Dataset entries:
════════
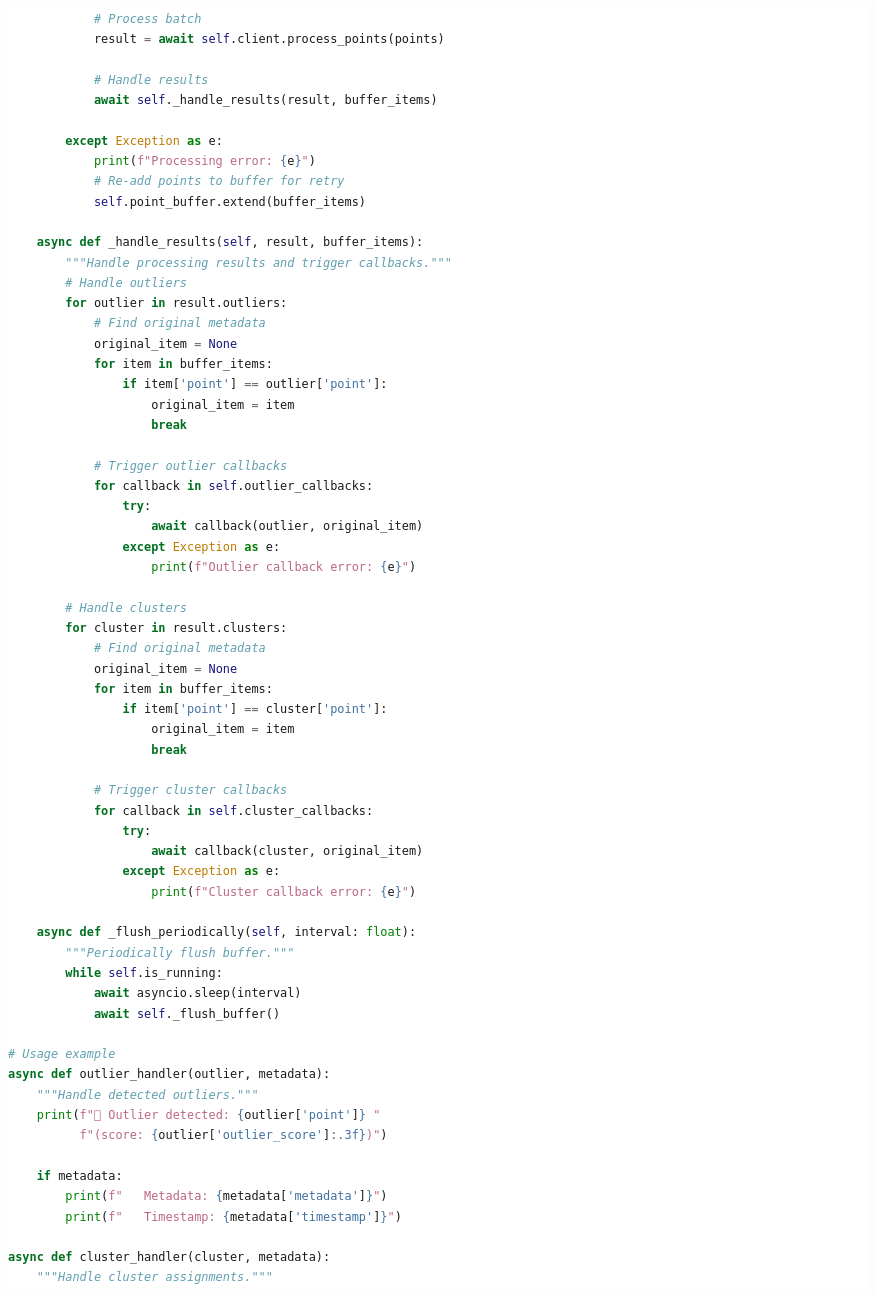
 ```python
            # Process batch
            result = await self.client.process_points(points)
            
            # Handle results
            await self._handle_results(result, buffer_items)
            
        except Exception as e:
            print(f"Processing error: {e}")
            # Re-add points to buffer for retry
            self.point_buffer.extend(buffer_items)
    
    async def _handle_results(self, result, buffer_items):
        """Handle processing results and trigger callbacks."""
        # Handle outliers
        for outlier in result.outliers:
            # Find original metadata
            original_item = None
            for item in buffer_items:
                if item['point'] == outlier['point']:
                    original_item = item
                    break
            
            # Trigger outlier callbacks
            for callback in self.outlier_callbacks:
                try:
                    await callback(outlier, original_item)
                except Exception as e:
                    print(f"Outlier callback error: {e}")
        
        # Handle clusters
        for cluster in result.clusters:
            # Find original metadata
            original_item = None
            for item in buffer_items:
                if item['point'] == cluster['point']:
                    original_item = item
                    break
            
            # Trigger cluster callbacks
            for callback in self.cluster_callbacks:
                try:
                    await callback(cluster, original_item)
                except Exception as e:
                    print(f"Cluster callback error: {e}")
    
    async def _flush_periodically(self, interval: float):
        """Periodically flush buffer."""
        while self.is_running:
            await asyncio.sleep(interval)
            await self._flush_buffer()

# Usage example
async def outlier_handler(outlier, metadata):
    """Handle detected outliers."""
    print(f"🚨 Outlier detected: {outlier['point']} "
          f"(score: {outlier['outlier_score']:.3f})")
    
    if metadata:
        print(f"   Metadata: {metadata['metadata']}")
        print(f"   Timestamp: {metadata['timestamp']}")

async def cluster_handler(cluster, metadata):
    """Handle cluster assignments."""
```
════════
▸ **TASK OBJECTIVE**:
Transcribe all the data word for word; the images stay out.

▸ **TASK OUTPUT**:
 ```python
            # Process batch
            result = await self.client.process_points(points)
            
            # Handle results
            await self._handle_results(result, buffer_items)
            
        except Exception as e:
            print(f"Processing error: {e}")
            # Re-add points to buffer for retry
            self.point_buffer.extend(buffer_items)
    
    async def _handle_results(self, result, buffer_items):
        """Handle processing results and trigger callbacks."""
        # Handle outliers
        for outlier in result.outliers:
            # Find original metadata
            original_item = None
            for item in buffer_items:
                if item['point'] == outlier['point']:
                    original_item = item
                    break
            
            # Trigger outlier callbacks
            for callback in self.outlier_callbacks:
                try:
                    await callback(outlier, original_item)
                except Exception as e:
                    print(f"Outlier callback error: {e}")
        
        # Handle clusters
        for cluster in result.clusters:
            # Find original metadata
            original_item = None
            for item in buffer_items:
                if item['point'] == cluster['point']:
                    original_item = item
                    break
            
            # Trigger cluster callbacks
            for callback in self.cluster_callbacks:
                try:
                    await callback(cluster, original_item)
                except Exception as e:
                    print(f"Cluster callback error: {e}")
    
    async def _flush_periodically(self, interval: float):
        """Periodically flush buffer."""
        while self.is_running:
            await asyncio.sleep(interval)
            await self._flush_buffer()

# Usage example
async def outlier_handler(outlier, metadata):
    """Handle detected outliers."""
    print(f"🚨 Outlier detected: {outlier['point']} "
          f"(score: {outlier['outlier_score']:.3f})")
    
    if metadata:
        print(f"   Metadata: {metadata['metadata']}")
        print(f"   Timestamp: {metadata['timestamp']}")

async def cluster_handler(cluster, metadata):
    """Handle cluster assignments."""
```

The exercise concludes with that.